CHAPTER V.
THE PRESIDENTIAL CONTEST OF 1860—
THE CRISIS APPROACHING.

The immediate outcome of the remarkable joint-debate between the two intellectual giants of Illinois was, that while the popular vote stood 124,698 for Lincoln, to 121,130 for Douglas—showing a victory for Lincoln among the People—yet, enough Douglas-Democrats were elected to the Legislature, when added to those of his friends in the Illinois Senate, who had been elected two years before, and "held over," to give him, in all, 54 members of both branches of the Legislature on joint ballot, against 46 for Mr. Lincoln. Lincoln had carried the people, but Douglas had secured the Senatorial prize for which they had striven—and by that Legislative vote was elected to succeed himself in the United States Senate. This result was trumpeted throughout the Union as a great Douglas victory.

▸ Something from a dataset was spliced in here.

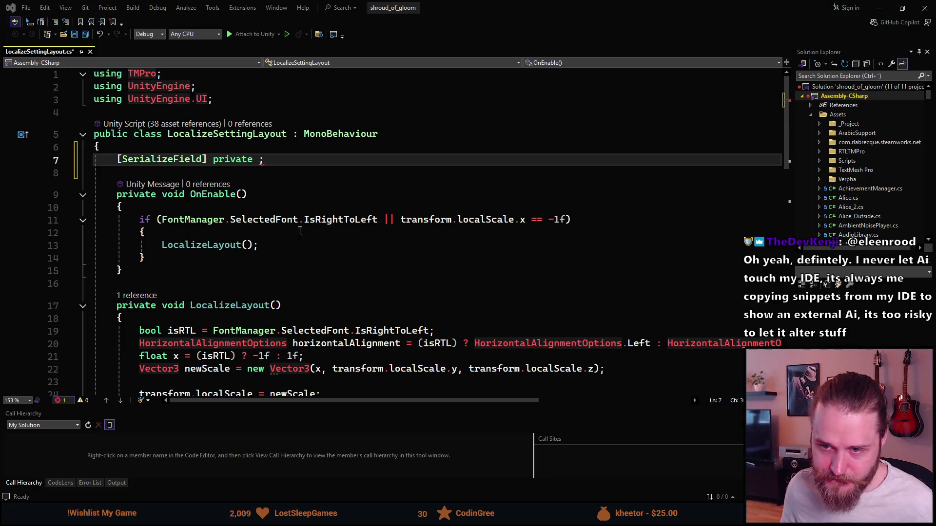
Fill in the field's type and name as 'Locale[] _localeExceptions'.
text(L)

During the canvass of Illinois, Douglas's friends had seen to it that nothing on their part should be wanting to secure success. What with special car trains, and weighty deputations, and imposing processions, and flag raisings, the inspiration of music, the booming of cannon, and the eager shouts of an enthusiastic populace, his political journey through Illinois had been more like a Royal Progress than anything the Country had yet seen; and now that his reelection was accomplished, they proposed to make the most of it—to extend, as it were, the sphere of his triumph, or vindication, so that it would include not the State alone, but the Nation—and thus so accentuate and enhance his availability as a candidate for the Democratic Presidential nomination of 1860, as to make his nomination and election to the Presidency of the United States an almost foregone conclusion.

The programme was to raise so great a popular tidal-wave in his interest, as would bear him irresistibly upon its crest to the White House. Accordingly, as the idol of the Democratic popular heart, Douglas, upon his return to the National Capital, was triumphantly received by the chief cities of the Mississippi and the Atlantic sea-board. Hailed as victor in the great political contest in Illinois—upon the extended newspaper reports of which, the absorbed eyes of the entire nation, for months, had greedily fed—Douglas was received with much ostentation and immense enthusiasm at St. Louis, Memphis, New Orleans, New York, Philadelphia, Baltimore and Washington. Like the "Triumphs" decreed by Rome, in her grandest days, to the greatest of her victorious heroes, Douglas's return was a series of magnificent popular ovations,

In a speech made two years before this period, Mr. Lincoln, while contrasting his own political career with that of Douglas, and modestly describing his own as "a flat failure" had said: "With him it has been one of splendid success. His name fills the Nation, and is not unknown even in foreign lands. I affect no contempt for the high eminence he has reached. So reached, that the oppressed of my species might have shared with me in the elevation, I would rather stand on that eminence than wear the richest crown that ever pressed a monarch's brow." And now the star of Douglas had reached a higher altitude, nearing its meridian splendor. He had become the popular idol of the day.

But Douglas's partial victory—if such it was—so far from settling the public mind and public conscience, had the contrary effect. It added to the ferment which the Pro-Slavery Oligarchists of the South—and especially those of South Carolina—were intent upon increasing, until so grave and serious a crisis should arrive as would, in their opinion, furnish a justifiable pretext in the eyes of the World for the contemplated Secession of the Slave States from the Union.

Under the inspiration of the Slave Power, and in the direct line of the Dred Scott decision, and of the "victorious" doctrine of Senator Douglas, which he held not inconsistent therewith, that the people of any Territory of the United States could do as they pleased as to the institution of Slavery within their own limits, and if they desired the institution, they had the right by local legislation to "protect and encourage it," the Legislature of the Territory of New Mexico at once (1859) proceeded to enact a law "for the protection of property in Slaves," and other measures similar to the prevailing Slave Codes in the Southern States.

The aggressive attitude of the South—as thus evidenced anew—naturally stirred, to their very core, the Abolition elements of the North; on the other hand, the publication of Hinton Rowan Helper's "Impending Crisis," which handled the Slavery question without gloves, and supported its views with statistics which startled the Northern mind, together with its alleged indorsement by the leading Republicans of the North, exasperated the fiery Southrons to an intense degree. Nor was the capture, in October, 1859, of Harper's Ferry, Virginia, by John Brown and his handful of Northern Abolitionist followers, and his subsequent execution in Virginia, calculated to allay the rapidly intensifying feeling between the Freedom-loving North and the Slaveholding South. When, therefore, the Congress met, in December, 1859, the sectional wrath of the Country was reflected in the proceedings of both branches of that body, and these again reacted upon the People of both the Northern and Southern States, until the fires of Slavery Agitation were stirred to a white heat.